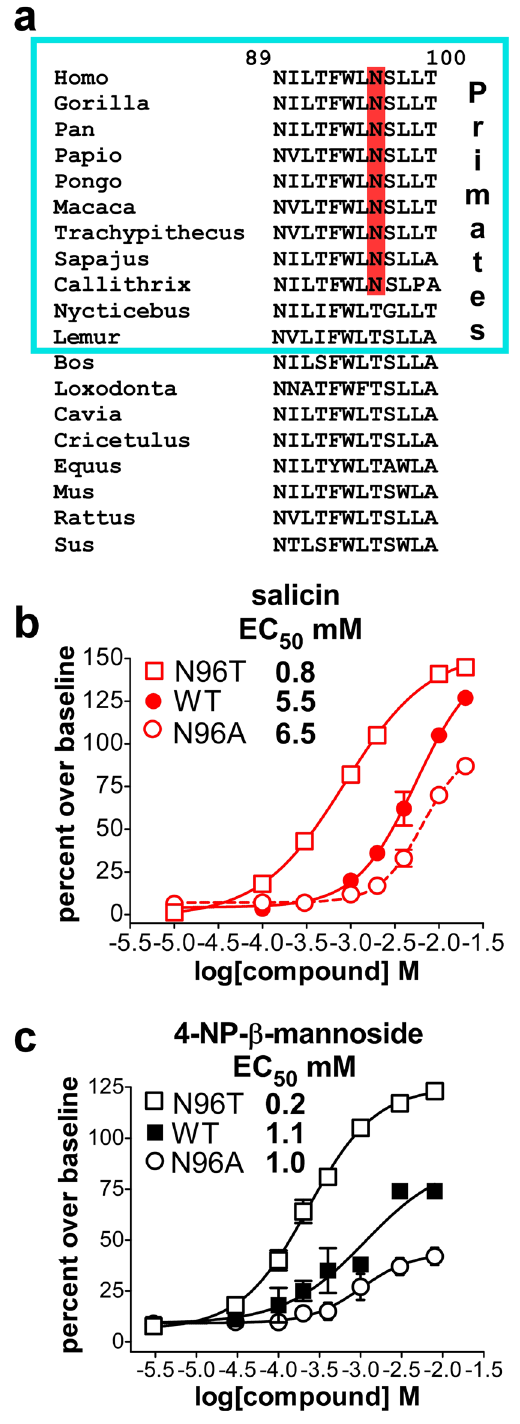
Figure 7. The N96T probenecid-resistance mutation decreases the EC 50 for TAS2R16 activation. ( a ) Alignment of partial TAS2R16 sequences (corresponding to residues 89–100 in human TAS2R16) demonstrates that N96 (red highlight) replaced T96 during primate evolution. Shown are TAS2R16 sequences from Gorilla gorilla (western gorilla), Pan troglodytes (chimpanzee), Papio anubis (olive baboon), Pongo pygmaeus (Bornean orangutan), Macaca mulatta (rhesus macaque), Trachypithecus cristatus (silvery lutung), Sapajus paella (tufted capuchin monkey), Callithrix jacchus (marmoset), Nycticebus coucang (Sunda slow loris), Lemur catta (ring-tailed lemur), Bos bovis (cow), Loxodonta africana (African elephant), Cavia porcellus (guinea pig), Cricetulus griseus (Chinese hamster), Equus caballus (horse), Mus musculus (mouse), Rattus norvegicus (rat), and Sus scrofa (pig). Dose-response studies were performed for wild-type (WT), N96T, and N96A variants of TAS2R16 using ligands ( b ) salicin or ( c ) 4-NP- β -mannoside. Dose-response curves for salicin and 4-NP- β -mannoside with wild-type TAS2R16, and N96T and N96A variants demonstrated that N96T resulted in a greater than 5-fold decrease in EC50 for both compounds relative to wild-type TAS2R16. Error bars represent the standard deviation, n = 4–8 replicate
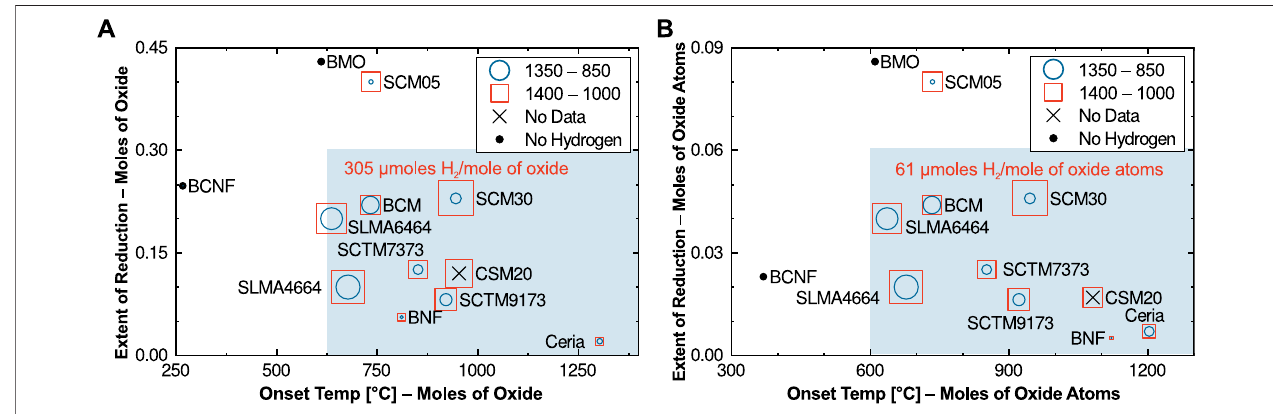
FIGURE 6 | Comparison of water-splitting hydrogen yields for new compositions, along with other published results from same facility, using both normalizations; (A) moles of oxide, and (B) moles of oxide atoms. Symbol sizes represent the magnitude of hydrogen produced during actual water-splitting for two different redox temperature pairs. The maximum production, SCM30 under the higher temperature conditions, is listed on the plot for scale. Shading indicates the target window for onset temperature and extent of reduction (McDaniel et al., 2013; Barcellos et al., 2018; Barcellos et al., 2019; Bergeson-Keller et al., 2022).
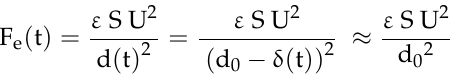
In Equation (1), the permittivity of the gel is ( ε ) and the surface area of the capacitor plates (foil or metal mesh) is (S). The instant distance between the plates is (d) and may be expressed in terms of the initial plate distance (d 0 ) and displacement ( δ ). The initial thickness of the gel is 1 mm (d 0 = 1 mm) and the surface area of the stainless-steel mesh is 177 mm 2 (S = 177 mm 2 ). Notice that in Equation (1), small displacements compared to the initial plate distance are assumed small ( δ (cid:28) d 0 ), which yields ( d 0 − δ ) ≈ d 0 . The viscoelastic creep of the gel under the action of the constant mechanical force (F m ) and a stepwise constant potential (U) may be expressed as in Equations (2) and (3), respectively. Furthermore, notice that the expressions in Equations (2) and (3) are rewritten in terms of the parameters c 1 = d 0 /S and c 2 = ε / ( d 0 ) = ( ε 0 ε r ) / ( d 0 ) where the permittivity of vacuum is ( ε 0 ) and the relative permittivity or the dielectric constant is denoted ( ε r ). The dielectric constant is in this work set to ( ε r = 3000) but may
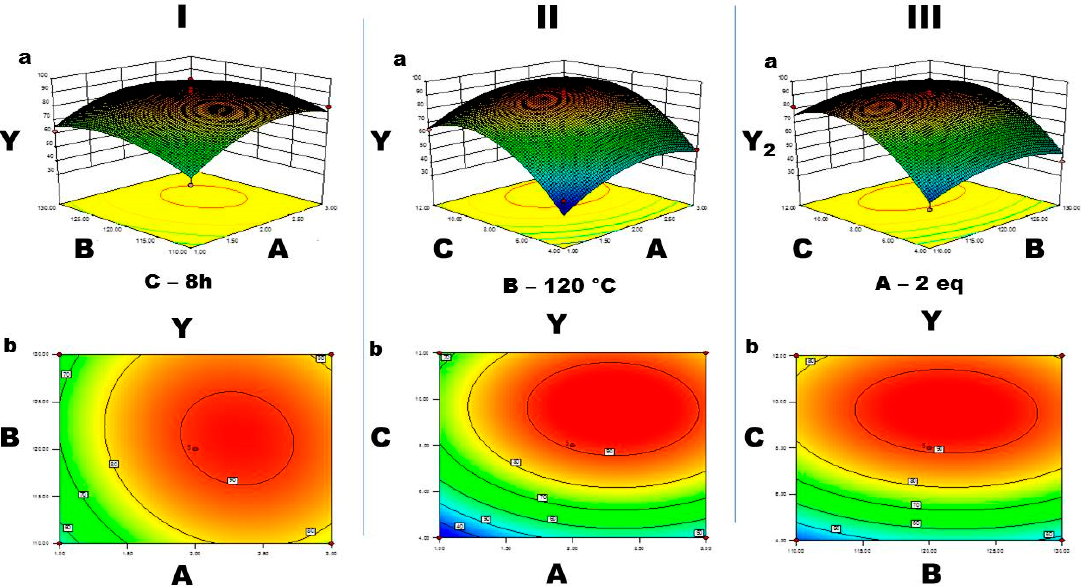
Figure 3. Contour plots for parameters combined yield for reaction conditions without metal. ( I ) Effect of A and B; ( II ) Effect of A and C; ( III ) Effect of B and C.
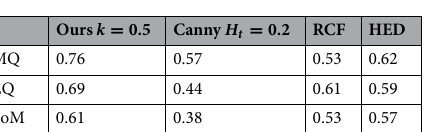
Figure 14. ( a ) Input image obscured by rains. ( b ) GT (contours perceived by human). ( c ) Gaussian prefilter, (MQ, EQ, FoM) = (0.67, 0.60, 0.60). ( d ) our method, (MQ, EQ, FoM) = (0.69, 0.89, 0.53). ( e ) RCF, (MQ, EQ, FoM) = (0.60, 0.50, 0.50). ( f ) HED, (MQ, EQ, FoM) = (0.49, 0.48, 0.48).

WHAT TO PRODUCE: Where a line of the material holds the word "metal", copy that line.

TASK OUTPUT:
In Equation (1), the permittivity of the gel is ( ε ) and the surface area of the capacitor plates (foil or metal mesh) is (S). The instant distance between the plates is (d) and may be expressed in terms of the initial plate distance (d 0 ) and displacement ( δ ). The initial thickness of the gel is 1 mm (d 0 = 1 mm) and the surface area of the stainless-steel mesh is 177 mm 2 (S = 177 mm 2 ). Notice that in Equation (1), small displacements compared to the initial plate distance are assumed small ( δ (cid:28) d 0 ), which yields ( d 0 − δ ) ≈ d 0 . The viscoelastic creep of the gel under the action of the constant mechanical force (F m ) and a stepwise constant potential (U) may be expressed as in Equations (2) and (3), respectively. Furthermore, notice that the expressions in Equations (2) and (3) are rewritten in terms of the parameters c 1 = d 0 /S and c 2 = ε / ( d 0 ) = ( ε 0 ε r ) / ( d 0 ) where the permittivity of vacuum is ( ε 0 ) and the relative permittivity or the dielectric constant is denoted ( ε r ). The dielectric constant is in this work set to ( ε r = 3000) but may
Figure 3. Contour plots for parameters combined yield for reaction conditions without metal. ( I ) Effect of A and B; ( II ) Effect of A and C; ( III ) Effect of B and C.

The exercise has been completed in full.